_Exercise_
Please transcribe every entry below exactly as written.

-- Material for this task follows --

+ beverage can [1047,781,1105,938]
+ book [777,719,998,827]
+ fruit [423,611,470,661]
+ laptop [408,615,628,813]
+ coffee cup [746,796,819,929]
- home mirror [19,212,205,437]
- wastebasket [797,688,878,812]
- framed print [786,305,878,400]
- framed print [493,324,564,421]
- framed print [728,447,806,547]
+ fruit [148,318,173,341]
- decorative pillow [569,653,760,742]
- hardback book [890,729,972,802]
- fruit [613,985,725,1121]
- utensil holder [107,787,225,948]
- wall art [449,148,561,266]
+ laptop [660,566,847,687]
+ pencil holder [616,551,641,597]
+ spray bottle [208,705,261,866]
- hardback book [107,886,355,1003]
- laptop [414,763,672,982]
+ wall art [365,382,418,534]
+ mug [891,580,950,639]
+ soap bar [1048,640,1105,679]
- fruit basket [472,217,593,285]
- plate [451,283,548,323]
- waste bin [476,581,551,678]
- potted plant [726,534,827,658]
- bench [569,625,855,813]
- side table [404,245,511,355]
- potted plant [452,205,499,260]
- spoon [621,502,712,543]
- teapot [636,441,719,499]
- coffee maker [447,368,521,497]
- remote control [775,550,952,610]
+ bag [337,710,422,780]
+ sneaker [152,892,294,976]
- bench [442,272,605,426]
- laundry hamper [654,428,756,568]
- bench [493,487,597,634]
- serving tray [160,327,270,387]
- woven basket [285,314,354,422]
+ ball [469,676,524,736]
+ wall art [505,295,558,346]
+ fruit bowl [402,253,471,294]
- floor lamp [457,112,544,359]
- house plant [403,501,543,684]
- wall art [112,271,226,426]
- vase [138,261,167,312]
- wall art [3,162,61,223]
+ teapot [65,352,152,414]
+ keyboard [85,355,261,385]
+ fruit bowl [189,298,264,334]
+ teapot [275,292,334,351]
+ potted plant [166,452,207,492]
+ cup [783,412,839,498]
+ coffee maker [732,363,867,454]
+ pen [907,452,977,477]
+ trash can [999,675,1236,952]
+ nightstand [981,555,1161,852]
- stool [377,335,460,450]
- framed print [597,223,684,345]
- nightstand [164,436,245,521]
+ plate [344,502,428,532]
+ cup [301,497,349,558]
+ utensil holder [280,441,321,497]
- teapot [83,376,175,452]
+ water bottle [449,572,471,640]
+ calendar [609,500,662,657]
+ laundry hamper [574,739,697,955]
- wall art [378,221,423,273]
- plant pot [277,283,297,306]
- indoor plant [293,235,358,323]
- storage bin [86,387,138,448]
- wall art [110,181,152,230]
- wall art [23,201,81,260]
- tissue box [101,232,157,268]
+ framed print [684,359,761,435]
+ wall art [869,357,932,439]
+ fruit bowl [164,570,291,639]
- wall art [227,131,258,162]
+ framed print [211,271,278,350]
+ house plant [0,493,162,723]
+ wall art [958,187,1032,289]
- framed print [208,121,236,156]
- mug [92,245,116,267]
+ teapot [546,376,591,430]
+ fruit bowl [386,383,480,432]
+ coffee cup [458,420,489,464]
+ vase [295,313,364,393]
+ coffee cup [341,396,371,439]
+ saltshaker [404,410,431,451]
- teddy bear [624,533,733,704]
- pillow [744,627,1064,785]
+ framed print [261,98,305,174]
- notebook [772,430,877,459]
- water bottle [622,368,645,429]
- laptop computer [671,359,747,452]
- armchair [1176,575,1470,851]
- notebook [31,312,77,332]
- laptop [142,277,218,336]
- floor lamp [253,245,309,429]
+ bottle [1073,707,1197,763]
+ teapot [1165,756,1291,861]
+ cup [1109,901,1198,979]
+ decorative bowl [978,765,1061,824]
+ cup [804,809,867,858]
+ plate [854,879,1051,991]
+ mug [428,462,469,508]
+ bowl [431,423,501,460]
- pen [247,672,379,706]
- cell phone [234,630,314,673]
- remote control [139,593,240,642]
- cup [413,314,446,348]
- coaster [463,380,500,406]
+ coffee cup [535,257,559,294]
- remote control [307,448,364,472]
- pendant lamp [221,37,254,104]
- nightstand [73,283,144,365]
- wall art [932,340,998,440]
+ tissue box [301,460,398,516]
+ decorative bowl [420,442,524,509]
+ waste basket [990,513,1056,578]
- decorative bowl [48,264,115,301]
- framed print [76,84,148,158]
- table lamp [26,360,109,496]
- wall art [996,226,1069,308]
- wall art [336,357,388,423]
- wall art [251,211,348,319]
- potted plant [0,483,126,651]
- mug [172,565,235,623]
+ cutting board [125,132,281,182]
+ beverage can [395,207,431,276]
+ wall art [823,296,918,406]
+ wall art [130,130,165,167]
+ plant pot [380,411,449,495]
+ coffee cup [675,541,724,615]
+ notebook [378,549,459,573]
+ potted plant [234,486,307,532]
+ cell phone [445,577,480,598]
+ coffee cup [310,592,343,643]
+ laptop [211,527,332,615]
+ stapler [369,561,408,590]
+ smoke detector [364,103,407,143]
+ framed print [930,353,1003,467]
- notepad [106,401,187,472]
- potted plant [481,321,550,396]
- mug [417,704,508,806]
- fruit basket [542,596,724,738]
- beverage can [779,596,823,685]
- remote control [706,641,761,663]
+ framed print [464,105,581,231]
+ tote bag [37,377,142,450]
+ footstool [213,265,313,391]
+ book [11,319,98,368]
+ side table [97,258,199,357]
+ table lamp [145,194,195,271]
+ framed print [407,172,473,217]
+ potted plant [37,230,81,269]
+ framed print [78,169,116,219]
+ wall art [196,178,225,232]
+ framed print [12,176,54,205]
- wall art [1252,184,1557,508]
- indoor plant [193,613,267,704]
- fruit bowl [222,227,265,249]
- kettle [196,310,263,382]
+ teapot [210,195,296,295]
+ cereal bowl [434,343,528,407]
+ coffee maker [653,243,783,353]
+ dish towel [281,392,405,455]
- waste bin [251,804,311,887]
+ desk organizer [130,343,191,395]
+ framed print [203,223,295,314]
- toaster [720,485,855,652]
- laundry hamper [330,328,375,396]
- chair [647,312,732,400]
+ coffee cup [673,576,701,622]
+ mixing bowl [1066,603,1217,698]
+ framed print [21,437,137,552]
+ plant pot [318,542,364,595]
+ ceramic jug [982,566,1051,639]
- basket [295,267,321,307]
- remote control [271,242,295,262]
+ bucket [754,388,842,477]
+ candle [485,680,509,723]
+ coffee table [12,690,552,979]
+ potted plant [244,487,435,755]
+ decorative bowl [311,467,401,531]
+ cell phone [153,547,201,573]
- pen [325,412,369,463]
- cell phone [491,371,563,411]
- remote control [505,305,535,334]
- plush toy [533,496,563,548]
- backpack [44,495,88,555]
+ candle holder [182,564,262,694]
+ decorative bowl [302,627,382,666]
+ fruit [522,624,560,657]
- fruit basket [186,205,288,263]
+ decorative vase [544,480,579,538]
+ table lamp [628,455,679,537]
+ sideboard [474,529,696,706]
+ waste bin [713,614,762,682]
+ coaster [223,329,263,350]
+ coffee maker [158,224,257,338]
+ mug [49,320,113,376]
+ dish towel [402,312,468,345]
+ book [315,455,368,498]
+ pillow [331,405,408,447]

-- Material for this task concluded --

_Worked solution_
+ beverage can [1047,781,1105,938]
+ book [777,719,998,827]
+ fruit [423,611,470,661]
+ laptop [408,615,628,813]
+ coffee cup [746,796,819,929]
- home mirror [19,212,205,437]
- wastebasket [797,688,878,812]
- framed print [786,305,878,400]
- framed print [493,324,564,421]
- framed print [728,447,806,547]
+ fruit [148,318,173,341]
- decorative pillow [569,653,760,742]
- hardback book [890,729,972,802]
- fruit [613,985,725,1121]
- utensil holder [107,787,225,948]
- wall art [449,148,561,266]
+ laptop [660,566,847,687]
+ pencil holder [616,551,641,597]
+ spray bottle [208,705,261,866]
- hardback book [107,886,355,1003]
- laptop [414,763,672,982]
+ wall art [365,382,418,534]
+ mug [891,580,950,639]
+ soap bar [1048,640,1105,679]
- fruit basket [472,217,593,285]
- plate [451,283,548,323]
- waste bin [476,581,551,678]
- potted plant [726,534,827,658]
- bench [569,625,855,813]
- side table [404,245,511,355]
- potted plant [452,205,499,260]
- spoon [621,502,712,543]
- teapot [636,441,719,499]
- coffee maker [447,368,521,497]
- remote control [775,550,952,610]
+ bag [337,710,422,780]
+ sneaker [152,892,294,976]
- bench [442,272,605,426]
- laundry hamper [654,428,756,568]
- bench [493,487,597,634]
- serving tray [160,327,270,387]
- woven basket [285,314,354,422]
+ ball [469,676,524,736]
+ wall art [505,295,558,346]
+ fruit bowl [402,253,471,294]
- floor lamp [457,112,544,359]
- house plant [403,501,543,684]
- wall art [112,271,226,426]
- vase [138,261,167,312]
- wall art [3,162,61,223]
+ teapot [65,352,152,414]
+ keyboard [85,355,261,385]
+ fruit bowl [189,298,264,334]
+ teapot [275,292,334,351]
+ potted plant [166,452,207,492]
+ cup [783,412,839,498]
+ coffee maker [732,363,867,454]
+ pen [907,452,977,477]
+ trash can [999,675,1236,952]
+ nightstand [981,555,1161,852]
- stool [377,335,460,450]
- framed print [597,223,684,345]
- nightstand [164,436,245,521]
+ plate [344,502,428,532]
+ cup [301,497,349,558]
+ utensil holder [280,441,321,497]
- teapot [83,376,175,452]
+ water bottle [449,572,471,640]
+ calendar [609,500,662,657]
+ laundry hamper [574,739,697,955]
- wall art [378,221,423,273]
- plant pot [277,283,297,306]
- indoor plant [293,235,358,323]
- storage bin [86,387,138,448]
- wall art [110,181,152,230]
- wall art [23,201,81,260]
- tissue box [101,232,157,268]
+ framed print [684,359,761,435]
+ wall art [869,357,932,439]
+ fruit bowl [164,570,291,639]
- wall art [227,131,258,162]
+ framed print [211,271,278,350]
+ house plant [0,493,162,723]
+ wall art [958,187,1032,289]
- framed print [208,121,236,156]
- mug [92,245,116,267]
+ teapot [546,376,591,430]
+ fruit bowl [386,383,480,432]
+ coffee cup [458,420,489,464]
+ vase [295,313,364,393]
+ coffee cup [341,396,371,439]
+ saltshaker [404,410,431,451]
- teddy bear [624,533,733,704]
- pillow [744,627,1064,785]
+ framed print [261,98,305,174]
- notebook [772,430,877,459]
- water bottle [622,368,645,429]
- laptop computer [671,359,747,452]
- armchair [1176,575,1470,851]
- notebook [31,312,77,332]
- laptop [142,277,218,336]
- floor lamp [253,245,309,429]
+ bottle [1073,707,1197,763]
+ teapot [1165,756,1291,861]
+ cup [1109,901,1198,979]
+ decorative bowl [978,765,1061,824]
+ cup [804,809,867,858]
+ plate [854,879,1051,991]
+ mug [428,462,469,508]
+ bowl [431,423,501,460]
- pen [247,672,379,706]
- cell phone [234,630,314,673]
- remote control [139,593,240,642]
- cup [413,314,446,348]
- coaster [463,380,500,406]
+ coffee cup [535,257,559,294]
- remote control [307,448,364,472]
- pendant lamp [221,37,254,104]
- nightstand [73,283,144,365]
- wall art [932,340,998,440]
+ tissue box [301,460,398,516]
+ decorative bowl [420,442,524,509]
+ waste basket [990,513,1056,578]
- decorative bowl [48,264,115,301]
- framed print [76,84,148,158]
- table lamp [26,360,109,496]
- wall art [996,226,1069,308]
- wall art [336,357,388,423]
- wall art [251,211,348,319]
- potted plant [0,483,126,651]
- mug [172,565,235,623]
+ cutting board [125,132,281,182]
+ beverage can [395,207,431,276]
+ wall art [823,296,918,406]
+ wall art [130,130,165,167]
+ plant pot [380,411,449,495]
+ coffee cup [675,541,724,615]
+ notebook [378,549,459,573]
+ potted plant [234,486,307,532]
+ cell phone [445,577,480,598]
+ coffee cup [310,592,343,643]
+ laptop [211,527,332,615]
+ stapler [369,561,408,590]
+ smoke detector [364,103,407,143]
+ framed print [930,353,1003,467]
- notepad [106,401,187,472]
- potted plant [481,321,550,396]
- mug [417,704,508,806]
- fruit basket [542,596,724,738]
- beverage can [779,596,823,685]
- remote control [706,641,761,663]
+ framed print [464,105,581,231]
+ tote bag [37,377,142,450]
+ footstool [213,265,313,391]
+ book [11,319,98,368]
+ side table [97,258,199,357]
+ table lamp [145,194,195,271]
+ framed print [407,172,473,217]
+ potted plant [37,230,81,269]
+ framed print [78,169,116,219]
+ wall art [196,178,225,232]
+ framed print [12,176,54,205]
- wall art [1252,184,1557,508]
- indoor plant [193,613,267,704]
- fruit bowl [222,227,265,249]
- kettle [196,310,263,382]
+ teapot [210,195,296,295]
+ cereal bowl [434,343,528,407]
+ coffee maker [653,243,783,353]
+ dish towel [281,392,405,455]
- waste bin [251,804,311,887]
+ desk organizer [130,343,191,395]
+ framed print [203,223,295,314]
- toaster [720,485,855,652]
- laundry hamper [330,328,375,396]
- chair [647,312,732,400]
+ coffee cup [673,576,701,622]
+ mixing bowl [1066,603,1217,698]
+ framed print [21,437,137,552]
+ plant pot [318,542,364,595]
+ ceramic jug [982,566,1051,639]
- basket [295,267,321,307]
- remote control [271,242,295,262]
+ bucket [754,388,842,477]
+ candle [485,680,509,723]
+ coffee table [12,690,552,979]
+ potted plant [244,487,435,755]
+ decorative bowl [311,467,401,531]
+ cell phone [153,547,201,573]
- pen [325,412,369,463]
- cell phone [491,371,563,411]
- remote control [505,305,535,334]
- plush toy [533,496,563,548]
- backpack [44,495,88,555]
+ candle holder [182,564,262,694]
+ decorative bowl [302,627,382,666]
+ fruit [522,624,560,657]
- fruit basket [186,205,288,263]
+ decorative vase [544,480,579,538]
+ table lamp [628,455,679,537]
+ sideboard [474,529,696,706]
+ waste bin [713,614,762,682]
+ coaster [223,329,263,350]
+ coffee maker [158,224,257,338]
+ mug [49,320,113,376]
+ dish towel [402,312,468,345]
+ book [315,455,368,498]
+ pillow [331,405,408,447]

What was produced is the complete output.